An agent that forgets you between sessions feels like talking to an amnesiac. An agent that remembers everything verbatim runs out of context in three turns. Cross-session memory is the architectural middle ground — and 2026 is the year it stops being optional.
Why memory is suddenly the differentiator
Until recently, "memory" in LLM apps meant "load the last N messages". That works for a single session. It collapses the moment a user expects continuity across days. Three forces converged in 2026:
- Long-running agents (CS bots, research assistants, SRE copilots) became real products.
- Users discovered they do not want to re-explain themselves every session.
- Memory MCP servers (Mem0, Zep, the official memory MCP) made cross-session memory pluggable.
Three flavours of memory you actually need
Working memory
The current conversation, fits in the context window. No persistence, lives in the message array.
Episodic memory
"What we talked about last Tuesday." Stored as summarised events with timestamps. Retrieved by recency or topic match. Useful for "remind me what we decided about pricing".
Semantic memory
"What does the user prefer." Distilled facts: "user is a CTO at a B2B SaaS, prefers concise answers, hates emoji". Retrieved as a small bundle injected into every system prompt.

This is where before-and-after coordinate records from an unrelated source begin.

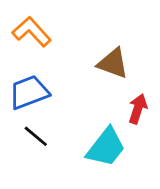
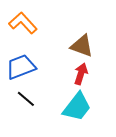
red arrow: (138, 109) -> (81, 74), moved

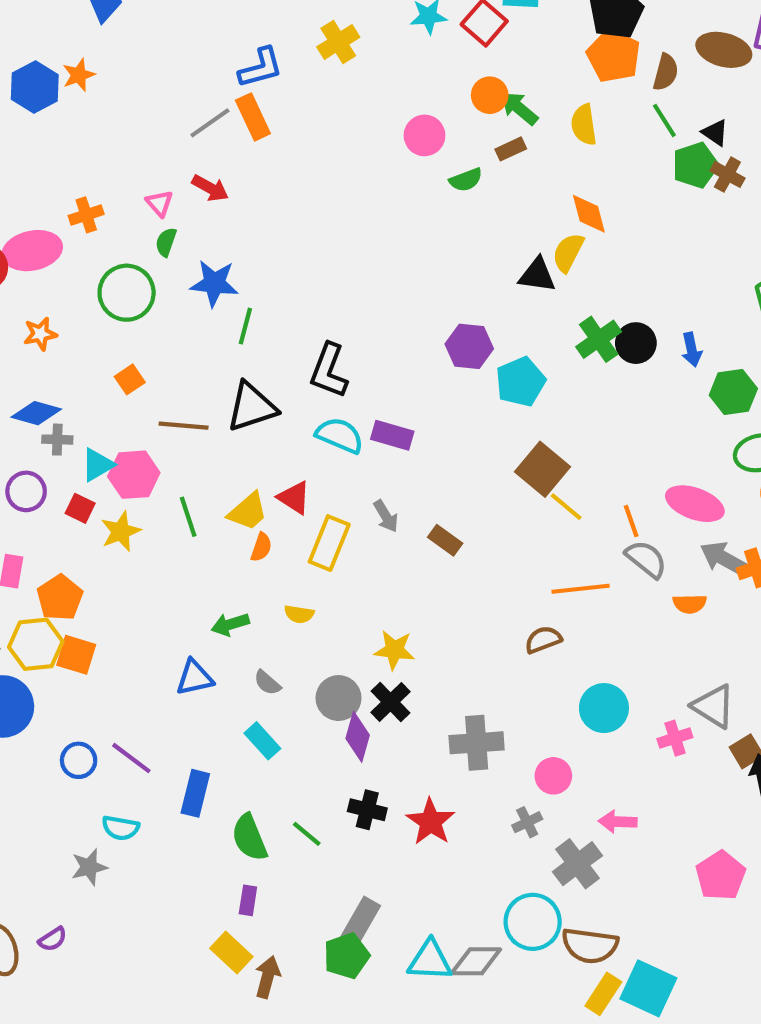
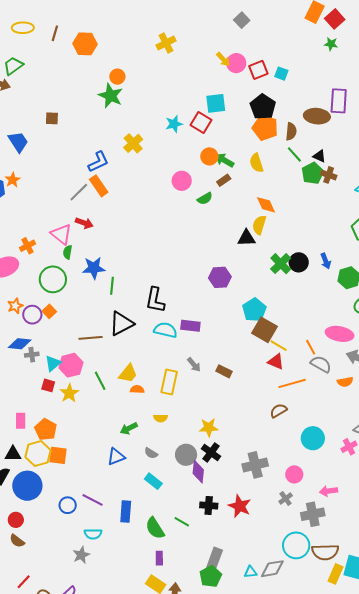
pink triangle: (159, 203) -> (61, 234), size x1.6
orange square: (130, 379) -> (49, 311), moved
cyan pentagon: (520, 382) -> (254, 310), moved
purple circle: (26, 491) -> (32, 315), moved
red triangle: (294, 498) -> (276, 362), moved
orange semicircle: (261, 547) -> (137, 389), turned -96
gray cross: (577, 864) -> (313, 514), turned 35
cyan triangle: (430, 960) -> (250, 572), size x0.6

The shape of a working memory layer
A pragmatic stack looks like this:
System prompt
+ semantic facts (200 tokens)
-------------------------------
Recent messages (last 20 turns)
-------------------------------
Retrieved episodes (top 3 by relevance)
Total: ~3-5k tokens, regardless of how long the relationship has lasted.
The four hard problems
1. What to store
Storing every message bloats the index and dilutes retrieval. The fix: a memory writer agent that runs after each session and extracts only durable facts (preferences, decisions, constraints) and significant episodes (notable conversations).
2. When to forget
Memories should decay. A user address from 2024 may no longer be true. Patterns that work: timestamped facts with confidence scores, contradiction detection on write, periodic re-validation prompts.

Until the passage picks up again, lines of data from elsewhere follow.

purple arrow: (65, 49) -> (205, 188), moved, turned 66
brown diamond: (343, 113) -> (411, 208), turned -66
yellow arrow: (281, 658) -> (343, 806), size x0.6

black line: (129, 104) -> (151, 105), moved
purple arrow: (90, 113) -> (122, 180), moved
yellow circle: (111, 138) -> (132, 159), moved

3. How to retrieve without hallucination
Vector similarity gives plausibly-relevant results, not actually-relevant ones. Combine vector + keyword + metadata filters. Always show the model the source memory, not a paraphrase, so it can self-correct.

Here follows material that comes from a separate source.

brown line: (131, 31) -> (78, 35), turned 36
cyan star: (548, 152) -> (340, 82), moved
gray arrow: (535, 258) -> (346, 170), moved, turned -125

4. How to keep memory private
Cross-session memory IS persistent PII. GDPR/CCPA right-to-erasure means you need delete-by-user-id from day one. Encrypt at rest. Do not ship memories across tenant boundaries.
Build vs buy in 2026
| Option | Best for | Trade-off |
|---|---|---|
| Memory MCP (official) | Single-user dev tools | Knowledge-graph model, manual schema |
| Mem0 | Multi-user products | Hosted SaaS, vendor lock-in |
| Zep | Enterprise, self-host | More infra to run |
| Roll your own (Postgres + pgvector) | Full control | Six months of edge-case work |
A minimum viable memory in 50 lines
// after each session
const summary = await llm.complete({
prompt: 'Extract durable facts and notable events from this conversation as JSON.',
messages: session.messages,
});
await db.insert('memories', {
user_id, summary,
embedding: await embed(summary),
created_at: now(),
});
// before each session
const recent = await db.query(
'SELECT summary FROM memories WHERE user_id=$1 ORDER BY created_at DESC LIMIT 5',
[user_id],
);
const relevant = await db.vectorSearch('memories', userQuery, { top: 3 });
const memoryBundle = [...recent, ...relevant]
.map(m => m.summary)
.join('\n');
Where this is heading
Expect three shifts over the next year: standardised memory schemas in MCP, native memory primitives in the Claude Agent SDK, and per-user memory dashboards letting users see and edit what the agent "knows" about them. The last one is non-negotiable for consumer products.